Обед состоял из жареной бараньей ляжки с хрустящей, посыпанной розмарином корочкой, на гарнир подали свежий картофель, жаренный в кипящем масле. Баранину с картофелем, суп с клецками, а также огромную миску зеленого салата, приправленного сладким перцем и красным луком, как нам было сказано, готовила Айрин. Мари была автором трех других блюд: сладкого картофеля, тушенного с луком и черносливом, цуккини под томатным соусом с чесноком и укропом и вкуснейшего печенья багелах [32], — в изготовлении которого, естественно, не обошлось без манипуляций все с той же мацой, — печенье было сочным и рассыпчатым одновременно.
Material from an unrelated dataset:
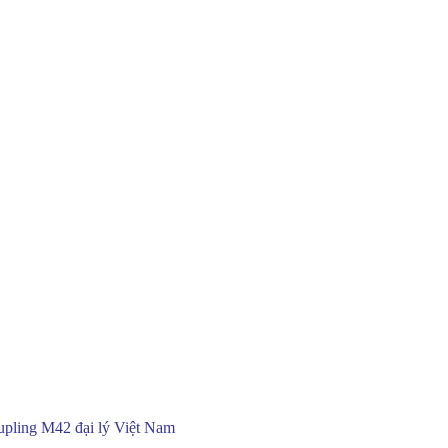
pling M42 đại lý Việt Nam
К сожалению, утверждение Фила, что во всем этом изобилии блюд нет ничего символического, было не совсем верным, поскольку Эмили также внесла свою лепту в приготовление пасхальной трапезы — на ней лежала ответственность за кугел, или пудинг, в данном случае также картофельный. Она трудилась над ним все утро, сообщила Айрин таким серьезным тоном, как будто хотела предупредить нас о смертельной опасности. Когда мы поднесли ко рту первый кусок пудинга, в комнате воцарилась гробовая тишина, казалось, сам воздух вокруг Эмили вдруг сгустился и наполнился странным, физически ощутимым напряжением.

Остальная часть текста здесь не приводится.